Newsgroups: comp.parallel.mpi
From: Chris Walshaw <C.Walshaw@gre.ac.uk>
Subject: Help - error messages in MPICH
Organization: School of Maths, University of Greenwich, U.K.
Date: 9 Nov 1995 14:36:56 GMT
Mime-Version: 1.0
Content-Type: text/plain; charset=us-ascii
Content-Transfer-Encoding: 7bit
Message-ID: <47t3m8$gsh@jupiter.gre.ac.uk>

I am running a parallel code using MPICH (ch_p4) Version 1.0.10 on a Sun
running SunOS 5.4. I run between 3 and 9 processes all on the same workstation
(for testing purposes). Mostly it works perfectly but occasionally
(and frequently enough to be irritating) it crashes (almost always early
on in the run).
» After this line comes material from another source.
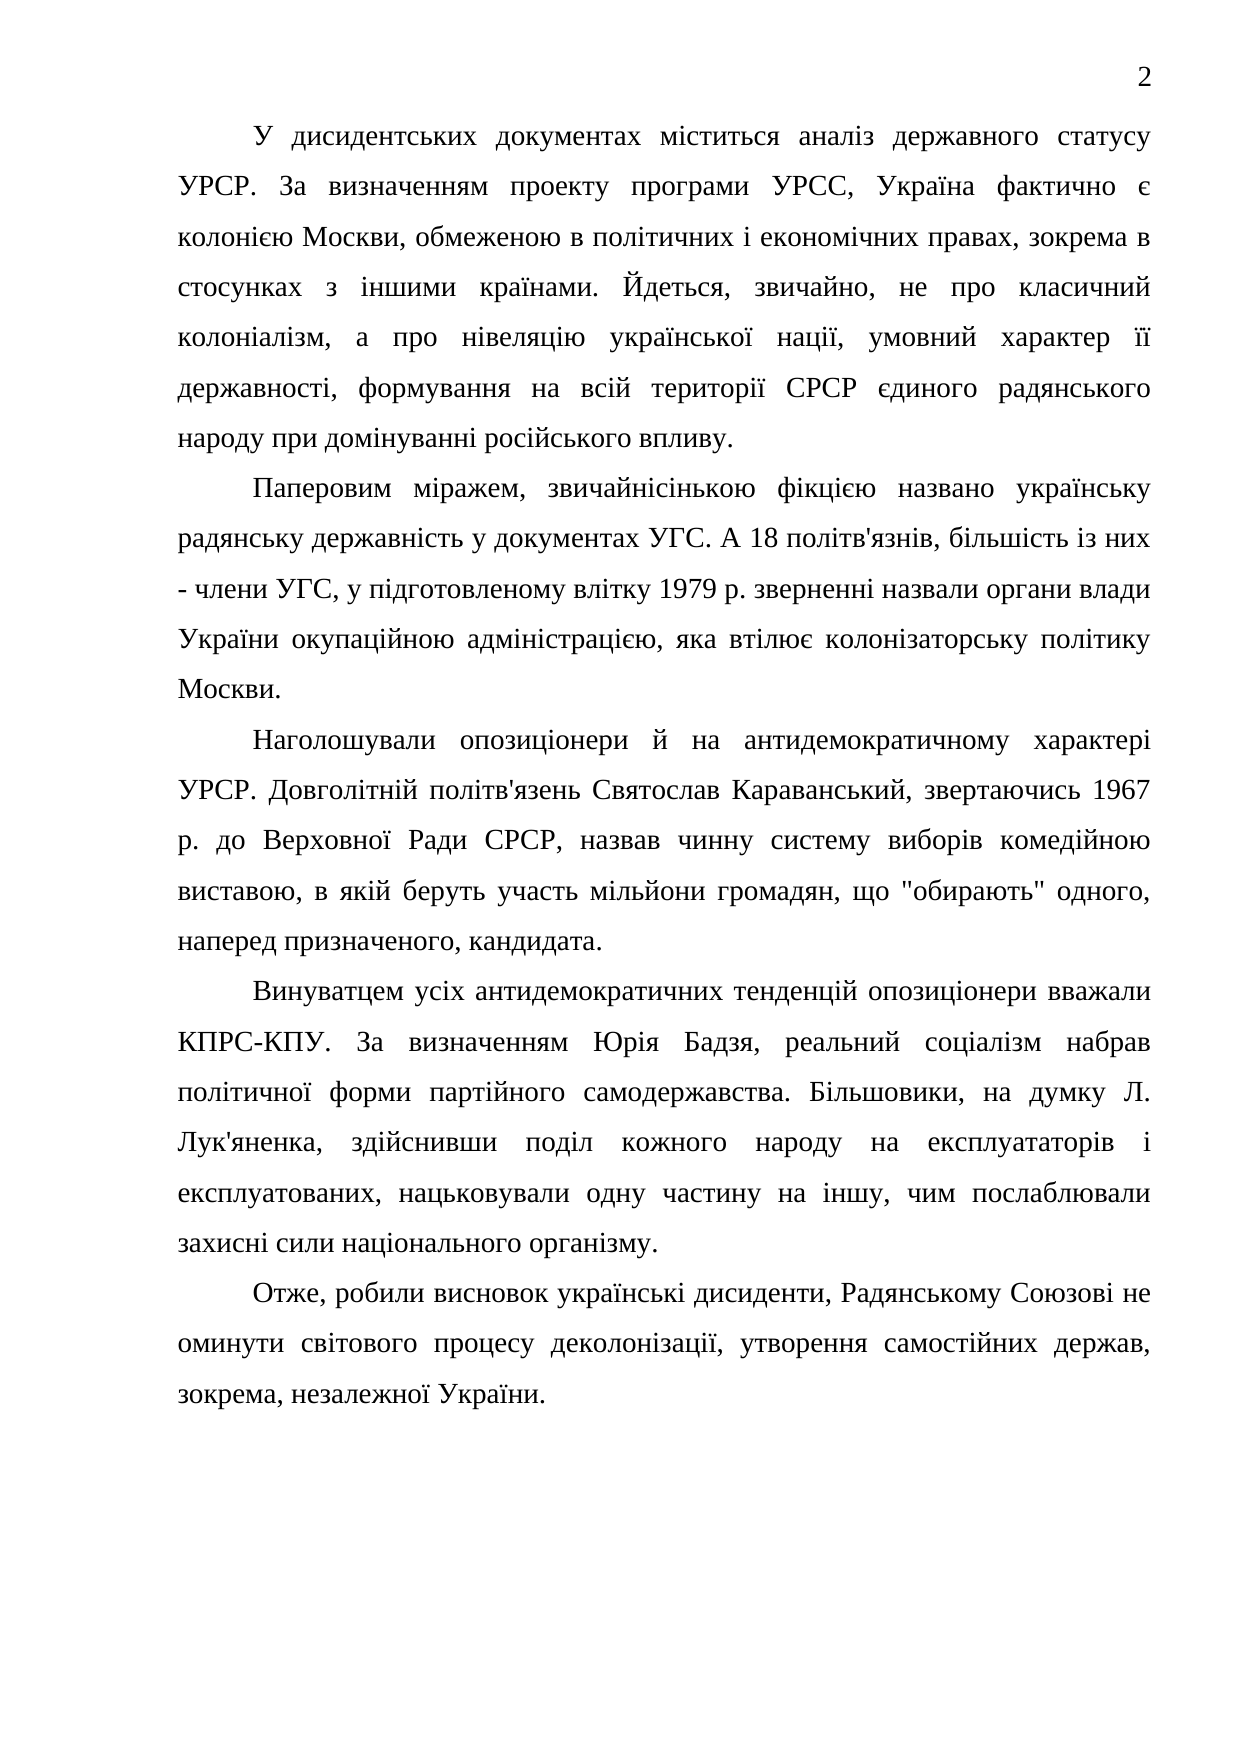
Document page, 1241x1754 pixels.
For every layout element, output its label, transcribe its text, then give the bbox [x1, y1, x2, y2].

The sorts of error messages are

p4_23302:  p4_error: net_recv read, errno = : 0
rm_l_821416_23303:  p4_error: interrupt SIGINT: 2

or

p0_2753:  p4_error: interrupt SIGINT: 2
bm_list_2754:  p4_error: interrupt SIGINT: 2

or


p1_18412:  p4_error: net_recv read, errno = : 0
rm_l_2046_18413:  p4_error: interrupt SIGINT: 2

Do those error codes mean enough to anyone to suggest what might be causing
the crashes.

	Thanks in advance

	Chris Walshaw
	C.Walshaw@gre.ac.uk